More important than the nominal dollar amount of the stimulus package is the distribution of funds. Public sector spending alone, however, may not solve the problem. While infrastructure development is a necessary and worthy objective, the allocation of the stimulus should favor consumers and businesses.
 
There often are limits to how much fiscal policy can do. For example, stimulus measures are usually lagging, there is implementation risk, and much of the infrastructure monies are unlikely to be spent until later in the year or into 2010. The government is limited in how much money it can get into the economy quickly.
 
Since the forces that typically fuel inflation concerns, monetary policy easing, low government bond yields and rising commodity prices are the same forces required to drive the economy forward, should investors be concerned about inflationary influences?
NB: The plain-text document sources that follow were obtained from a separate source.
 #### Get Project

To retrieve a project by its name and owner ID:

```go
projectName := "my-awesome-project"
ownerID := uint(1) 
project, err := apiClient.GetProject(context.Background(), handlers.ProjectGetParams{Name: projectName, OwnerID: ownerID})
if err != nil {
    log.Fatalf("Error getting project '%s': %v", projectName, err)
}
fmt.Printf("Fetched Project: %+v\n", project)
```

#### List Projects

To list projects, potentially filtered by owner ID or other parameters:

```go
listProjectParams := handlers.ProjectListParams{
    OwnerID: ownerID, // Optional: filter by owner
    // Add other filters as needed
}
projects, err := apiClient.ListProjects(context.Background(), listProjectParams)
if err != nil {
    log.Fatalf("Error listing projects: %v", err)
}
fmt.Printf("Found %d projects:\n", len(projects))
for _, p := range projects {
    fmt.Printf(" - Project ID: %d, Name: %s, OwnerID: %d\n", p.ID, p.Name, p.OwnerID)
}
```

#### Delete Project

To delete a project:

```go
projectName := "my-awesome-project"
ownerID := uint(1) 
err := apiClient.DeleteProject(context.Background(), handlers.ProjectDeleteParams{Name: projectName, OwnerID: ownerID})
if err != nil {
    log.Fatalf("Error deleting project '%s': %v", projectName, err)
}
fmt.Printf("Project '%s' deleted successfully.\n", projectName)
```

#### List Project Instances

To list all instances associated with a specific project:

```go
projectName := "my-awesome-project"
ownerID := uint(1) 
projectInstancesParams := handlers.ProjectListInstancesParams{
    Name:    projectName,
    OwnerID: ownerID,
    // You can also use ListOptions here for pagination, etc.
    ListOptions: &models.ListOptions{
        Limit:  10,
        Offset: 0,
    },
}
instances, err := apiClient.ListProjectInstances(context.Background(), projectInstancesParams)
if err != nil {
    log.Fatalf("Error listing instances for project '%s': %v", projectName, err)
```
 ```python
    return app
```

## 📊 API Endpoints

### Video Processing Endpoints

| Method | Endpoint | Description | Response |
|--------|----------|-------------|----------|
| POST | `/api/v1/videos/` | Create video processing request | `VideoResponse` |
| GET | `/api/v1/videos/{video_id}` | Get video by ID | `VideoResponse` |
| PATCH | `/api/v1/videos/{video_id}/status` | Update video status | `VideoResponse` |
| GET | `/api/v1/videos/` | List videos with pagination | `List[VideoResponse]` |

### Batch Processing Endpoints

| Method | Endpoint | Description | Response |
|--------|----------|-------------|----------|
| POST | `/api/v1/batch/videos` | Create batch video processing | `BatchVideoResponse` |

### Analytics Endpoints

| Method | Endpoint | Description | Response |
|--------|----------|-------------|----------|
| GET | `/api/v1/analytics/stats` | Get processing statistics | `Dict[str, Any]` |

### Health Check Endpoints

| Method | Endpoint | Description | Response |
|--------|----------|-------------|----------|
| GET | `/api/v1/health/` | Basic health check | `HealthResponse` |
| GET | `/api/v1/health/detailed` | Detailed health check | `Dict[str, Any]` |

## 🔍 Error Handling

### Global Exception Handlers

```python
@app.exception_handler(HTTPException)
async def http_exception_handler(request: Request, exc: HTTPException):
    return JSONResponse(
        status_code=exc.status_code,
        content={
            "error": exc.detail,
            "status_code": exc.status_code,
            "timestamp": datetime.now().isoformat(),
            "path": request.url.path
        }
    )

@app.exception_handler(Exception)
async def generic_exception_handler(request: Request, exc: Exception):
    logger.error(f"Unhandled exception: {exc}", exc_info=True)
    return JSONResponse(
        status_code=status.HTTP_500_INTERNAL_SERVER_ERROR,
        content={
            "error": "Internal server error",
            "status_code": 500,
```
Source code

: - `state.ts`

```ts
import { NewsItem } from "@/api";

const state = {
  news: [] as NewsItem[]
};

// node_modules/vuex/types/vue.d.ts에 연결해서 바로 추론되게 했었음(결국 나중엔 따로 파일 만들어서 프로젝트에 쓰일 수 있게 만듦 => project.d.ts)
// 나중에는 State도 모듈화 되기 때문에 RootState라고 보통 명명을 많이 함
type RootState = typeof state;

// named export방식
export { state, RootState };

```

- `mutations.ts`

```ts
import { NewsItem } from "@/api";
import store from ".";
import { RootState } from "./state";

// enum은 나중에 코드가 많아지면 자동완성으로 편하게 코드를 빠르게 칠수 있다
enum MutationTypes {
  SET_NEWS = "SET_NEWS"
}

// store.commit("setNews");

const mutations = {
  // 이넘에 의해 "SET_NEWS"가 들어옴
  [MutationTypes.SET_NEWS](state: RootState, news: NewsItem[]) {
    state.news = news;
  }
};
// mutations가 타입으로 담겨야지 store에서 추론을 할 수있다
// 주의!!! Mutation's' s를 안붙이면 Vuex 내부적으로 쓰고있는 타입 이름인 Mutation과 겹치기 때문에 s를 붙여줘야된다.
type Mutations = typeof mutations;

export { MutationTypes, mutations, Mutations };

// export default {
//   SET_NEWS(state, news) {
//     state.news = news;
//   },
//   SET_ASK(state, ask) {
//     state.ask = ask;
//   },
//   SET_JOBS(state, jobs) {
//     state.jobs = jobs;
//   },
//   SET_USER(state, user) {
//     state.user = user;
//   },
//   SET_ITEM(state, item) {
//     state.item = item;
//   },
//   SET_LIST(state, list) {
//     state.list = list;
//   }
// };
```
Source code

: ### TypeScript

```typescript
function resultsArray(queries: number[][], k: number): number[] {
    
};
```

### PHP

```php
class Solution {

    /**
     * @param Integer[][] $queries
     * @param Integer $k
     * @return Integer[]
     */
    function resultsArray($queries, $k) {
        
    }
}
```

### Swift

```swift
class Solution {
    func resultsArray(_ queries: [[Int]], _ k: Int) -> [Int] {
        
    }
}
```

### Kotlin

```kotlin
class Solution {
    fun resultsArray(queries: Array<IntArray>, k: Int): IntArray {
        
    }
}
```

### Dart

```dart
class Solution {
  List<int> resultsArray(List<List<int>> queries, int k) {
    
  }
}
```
Yes, to a certain degree and in due time. Inflation itself is usually not the challenge, but rather unanticipated inflation that historically hurts portfolios and economic prospects.
 
Over the short term, we believe inflation is unlikely to accelerate beyond the Fed’s targeted comfort range. Will producers already hit by declining sales turn away more customers by increasing prices? Will workers recently laid off demand higher wages should they be fortunate enough to secure new employment? We think not for a while.
 
Current year economic outlooks predictably encompass a wide range of potential outcomes, from depression and deflation to recovery and reflation. The first view implies that lack of credit will prevail leading to further falls in demand ultimately continued strength in government bonds. The recovery view points to the concerted attempt in Washington to reflate the economy, leading eventually and inevitably to inflation. Under this scenario, investors would likely migrate from the low yields and safety of government bonds into riskier assets that provide higher returns in inflationary environments.
 
According to Bloomberg, the general consensus among economic forecasters calls for annualized GDP of 1.2 percent for the third quarter of 2009. If history is any guide, the consensus expectations for the beginning of an economic recovery in the second half of 2009 should provide contrarians with some pause for thought. The more likely scenario is that the economy will muddle in the middle for quite some time.